Prompt 1: Reproduce the passage of the commentary on Syria's chemical weapons starting at "The media, especially" and ending at "to use them.".
Prompt 2: Decide whether each statement agrees with the commentary on Syria's chemical weapons, answering yes or no and quoting the words of the commentary that settle it: (a) Foreign Minister Walid Al Muallem made the statement about chemical weapons. (b) In 2003, Syria denied US allegations that it was developing chemical weapons. (c) Russia has chided Syria over the threat of using its chemical weapons.
Prompt 3: Carry the commentary on Syria's chemical weapons forward by writing the next part after its final sentence.
+++ Selected extract +++
- Special Pages
Khalid Al Sayed
The latest developments in Syria signal that the end of Bashar Al Assad regime is near. The killing of Assad’s top security officials, including his brother-in-law and Deputy Defence Minister Gen Assef Shawkat and Defence Minister Gen Daoud Rajiha, as well as the constant bombardment of Damascus and Aleppo show that the regime’s hold on power is weakening. If Aleppo falls, and there are strong signs it will, it will become the first major city to come under opposition forces.
In addition, Syria has acknowledged for the first time that the country possessed chemical weapons.
It has threatened to use it in case of attack by foreign forces. This seals the regime’s fate as it has given evidence against itself.
The subsequent amendment of the statement by adding the words “if any”, is an attempt to return to its previous stance of neither denying nor confirming the presence of weapons of mass destructions, shows the desperate situation of the regime which is losing control.
It is also worth noting that Foreign Minister Walid Al Muallem has not been seen in public and was not the one who made the statement about chemical weapons.
Syria has long been suspected of developing chemical and biological weapons. In 2003, the country denied US allegations that it was developing chemical weapons and even said the charges were designed to serve Israeli interests, considering that it happened during the second Iraq war.
The subject of chemical weapons was also raised in 2007 after Israel bombed a suspected nuclear reactor under construction in Syria.
The media, especially in the West, has pounced on Syria’s acknowledgement of its chemical weapons stockpile. Previously, reports in the West expressed concern over Syria securing chemical and biological weapons because they could fall into the hands of Al Qaeda elements in the country. However, with the recent acknowledgement, the media narrative has shifted to the possibility that Assad might use them on other countries in the region.
Obama has already warned Damascus it will be held accountable if it makes the ‘tragic mistake’ of using its chemical weapons. Russia, despite being a staunch supporter of Assad, has chided Syria over the threat of using its chemical weapons, reminding them never to use them.
Syria has said that although it possesses these weapons, it doesn’t mean they will use them. Israeli Prime Minister Benjamin Netanyahu, in an interview with Fox News, also expressed concern about the possibility of Hezbollah acquiring these weapons after the fall of Assad.
+++ Material supplied +++
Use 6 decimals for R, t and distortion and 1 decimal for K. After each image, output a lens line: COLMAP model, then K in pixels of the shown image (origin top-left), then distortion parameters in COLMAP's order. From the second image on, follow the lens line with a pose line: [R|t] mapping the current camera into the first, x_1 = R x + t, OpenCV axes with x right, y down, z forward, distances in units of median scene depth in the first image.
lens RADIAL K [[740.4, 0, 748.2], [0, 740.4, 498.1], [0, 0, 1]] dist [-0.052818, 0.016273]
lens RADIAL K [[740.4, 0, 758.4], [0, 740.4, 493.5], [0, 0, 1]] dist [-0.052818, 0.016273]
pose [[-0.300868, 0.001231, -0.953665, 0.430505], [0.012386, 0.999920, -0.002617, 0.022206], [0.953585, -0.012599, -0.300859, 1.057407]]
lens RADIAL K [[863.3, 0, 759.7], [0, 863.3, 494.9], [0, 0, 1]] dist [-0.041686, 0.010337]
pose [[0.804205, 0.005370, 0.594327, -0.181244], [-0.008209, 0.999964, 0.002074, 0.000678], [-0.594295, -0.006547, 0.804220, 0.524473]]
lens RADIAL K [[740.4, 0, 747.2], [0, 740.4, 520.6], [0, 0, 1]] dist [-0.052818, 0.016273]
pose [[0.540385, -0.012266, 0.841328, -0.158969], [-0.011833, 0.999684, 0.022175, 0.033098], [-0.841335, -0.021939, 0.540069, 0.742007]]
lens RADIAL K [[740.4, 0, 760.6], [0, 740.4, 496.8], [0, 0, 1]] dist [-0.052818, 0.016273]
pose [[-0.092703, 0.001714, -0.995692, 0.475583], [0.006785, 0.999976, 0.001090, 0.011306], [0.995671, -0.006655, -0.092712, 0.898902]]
+++
Result 1:
The media, especially in the West, has pounced on Syria’s acknowledgement of its chemical weapons stockpile. Previously, reports in the West expressed concern over Syria securing chemical and biological weapons because they could fall into the hands of Al Qaeda elements in the country. However, with the recent acknowledgement, the media narrative has shifted to the possibility that Assad might use them on other countries in the region.
Obama has already warned Damascus it will be held accountable if it makes the ‘tragic mistake’ of using its chemical weapons. Russia, despite being a staunch supporter of Assad, has chided Syria over the threat of using its chemical weapons, reminding them never to use them.

Result 2:
(a) No: "It is also worth noting that Foreign Minister Walid Al Muallem has not been seen in public and was not the one who made the statement about chemical weapons."
(b) Yes: "In 2003, the country denied US allegations that it was developing chemical weapons"
(c) Yes: "Russia, despite being a staunch supporter of Assad, has chided Syria over the threat of using its chemical weapons"

Result 3:
Call by world leaders
These statements by world leaders show that the drive against Assad to step down has intensified considering the dangers these chemical weapons pose not only to neighbouring countries but to the global community.
With the chemical weapons now becoming a serious issue, there is no doubt that Assad’s regime will fall. The most important question is what happens post-Assad.
Two possible actions can be considered to ensure the stability of the country as well as the security of these chemical weapons, which might fall into wrong hands. One is the suggestion by the Emir H H Sheikh Hamad bin Khalifa Al Thani to send troops backed by the Arab League, similar to the Arab Deterrent Force sent to Lebanon during the 1976 Civil War. These security forces can be sent either after the fall of Assad’s regime or when large swathes of territories have been secured by opposition groups.
The second option is to send peacekeeping troops from the United Nations who will secure these weapons and prevent misuse that could threaten the security of the region.
Let us hope the situation in Syria will not be similar to Iraq, where the main reason for the US invasion was the alleged presence of weapons of mass destruction.
The US invasion of Iraq led to a civil war and the subsequent destruction and instability of the country. With the Syrian government confirming the presence of chemical weapons, we don’t want the country to be dragged into a long and destructive civil war, which can destabilise not only Syria, but even neighbouring countries.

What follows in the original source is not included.